Leveled Garbage Collection

Leveled Garbage Collection by Guanshan Tong and Michael J. O'Donnell:

Generational garbage collection (GGC) is one of the most popular garbage collection techniques. GGC gains a performance advantage by performing minor collections on the younger objects in the heap, reducing the number of major collections of the whole heap. A promotion policy determines when an object moves from the younger generation to the older. The design of GGC has been justified by the plausible assumption that many objects die very young, and a few live a very long time. But, attempts to tune the performance of GGC by adjusting the promotion policy have been disappointing - only the simplest immediate promotion policy has proved attractive. The success of GGC is probably due to simplicity and to avoiding scans of the whole heap, rather than to accurate lifetime predictions.
This paper presents Leveled Garbage Collection (LGC), a new algorithm that is not based on object ages. It uses a heap structure and collection scheme similar to those of generational garbage collectors, and has a non-age-based promotion policy that doesn't promote all of the live objects, but still guarantees ample free space immediately after each garbage collection. By tuning LGC's promotion policy, we can often improve on GGC with immediate promotion.
Performance comparisons show that LGC outperforms GGC with immediate promotion policy in many cases, while losing only slightly on cases favorable to immediate promotion. LGC has a substantial advantage when the heap fits in main memory, and an even greater advantage as the heap gets paged to disk.

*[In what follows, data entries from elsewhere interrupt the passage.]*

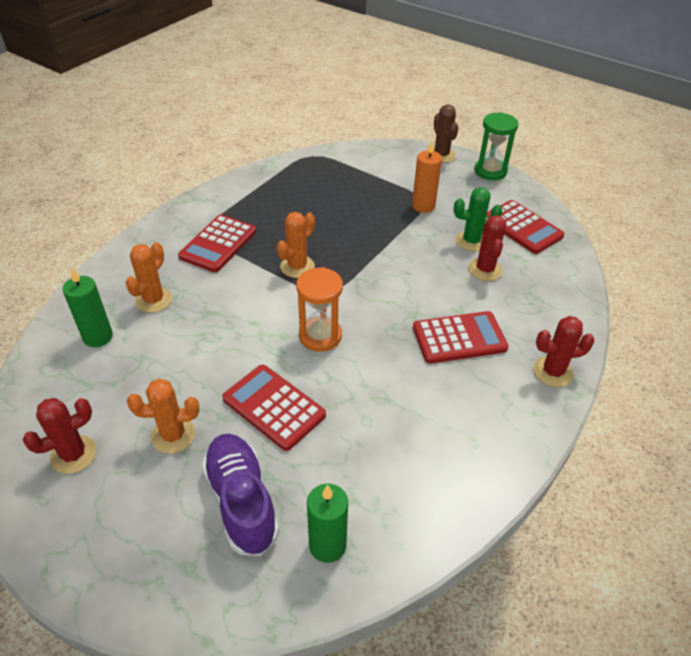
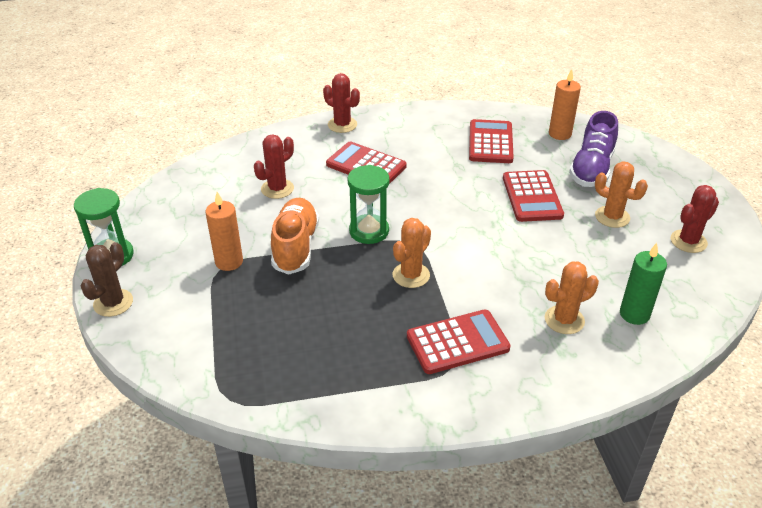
camera: 135 degrees left, 5 degrees down
(73, 454) = (688, 241): red cactus -> red cactus turned 45 degrees counterclockwise
(297, 266) = (411, 275): orange cactus -> orange cactus turned 45 degrees counterclockwise
(320, 336) = (455, 217): orange hourglass -> none
(327, 545) = (560, 134): green candle -> orange candle
(369, 280) = (369, 231): none -> green hourglass
(400, 238) = (295, 246): none -> orange shoe
(471, 241) = (248, 211): green cactus -> none
(522, 227) = (194, 197): red calculator -> red calculator (490, 142)

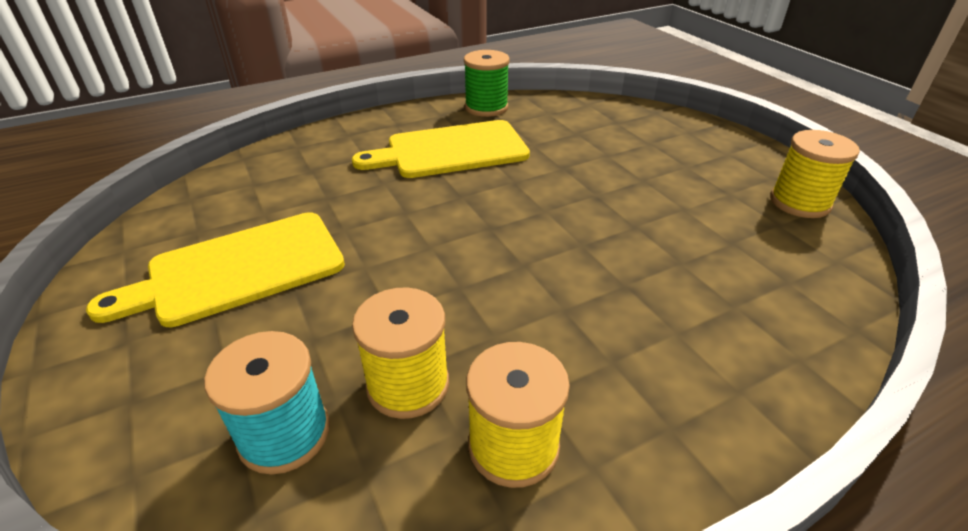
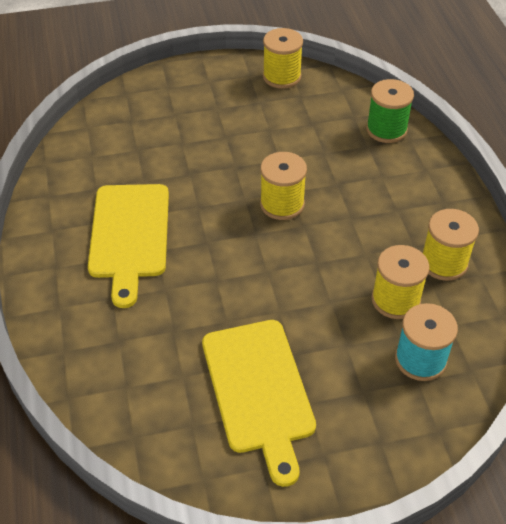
camera: 75 degrees left, 10 degrees up
(486, 107) = (56, 195): green spool -> green spool (386, 129)
(552, 240) = (282, 204): none -> yellow spool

Leveled GC is based on a more general heuristic than generational GC, in that it tries to keep as many objects as possible in the nursery because minor collections are so much cheaper. What I found most interesting about this paper is that it scales well with virtual memory, which as we know can degrade performance significantly. They provide benchmarks demonstrating a marked difference when large heap sizes trigger paging (Section 5.2.2). LGC performance is hardly affected, while the runtime of generational GC degrades significantly.

Comment viewing options

Select your preferred way to display the comments and click "Save settings" to activate your changes.

Feedback Effects

A problem to be aware of in measuring GC performance in real-life scenarios: the expected GC performance profile may be taken into account by the architecture of the system being built.

Generational GC works brilliantly when all long-lived objects are allocated once, early on, and all short-lived objects are discarded frequently, almost to the point of copying or reallocating in preference to reusing an object. In designing systems in the past running on generational GC, I've explicitly taken this into account in the application architecture. The result is a system which has grown in symbiosis with generational GC, and is not likely to benefit from a significantly different approach.

I conjecture that objective assessment of GC algorithms in real-world scenarios is problematic for this reason.

how to improve it (?)


I speculate that it can be improved as follows:

LGC starts to promote after finding too many live objects. There is a better way, perhaps.

Part 1:

Instead, examine the rate at which live fast-generation objects are being found relative to the rate which new pointers are identified which need tracing. When that rate is too low to ensure sufficient free-space at the end, start promoting. When the rate rises high enough again, stop promoting.

Part 2:

Perhaps track the number of objects promoted from a given page and, if it crosses the threshold of the ratio of newspace to freespace needed for the collection overall, then promote all live objects from this page found during this minor collection.

Part 3: Scatter allocations by purpose. For example, environments and explicit CONSes on separate pages of the minor collection space.


Part 2: A cheap an inexpensive locality hack. It tends to clear contiguous regions and it tends to bet that closely placed objects will have similar lifetimes.

Part 3: helps to make the bet in Part 2 better.

Part 1: cheaply adds some noise to the selection of what gets promoted and bets trace-distance correlates with lifetime.

If this is really so much

If this is really so much better than generational GC, why isn't this implemented in the major VMs?

Some suggestions in no particular order

1. It contains none of the buzzwords, incremental, concurrent or parallel.
2. It was tested on SML not Java, the defacto testbed for GCs.
3. Looking (quickly) at the papers citing it directly or indirectly, many of its ideas (except non-age based generations) seem to appear in GGC systems, reducing its benefits.
4. Memory got cheaper and paging was less frequent so the benefits of paging friendly GC reduced.

I would also add: 5. The

I would also add:

5. The paper states that allocation is slightly more expensive (microbenchmarks in the paper show noticeable overhead for small problems). Reasonably assuming that allocation is only going to increase as progressively higher-level languages are implemented on VMs, any increase in allocation overhead should be offset by significant other advantages. Whether the advantages are here is unclear.

Yes, although the reason is

Yes, although the reason is that the sweep phase appears to be amortised over the allocation operation, presumably to help latency in a non-incremental collector. This is an idea that, for example, immix uses with an otherwise general GGC.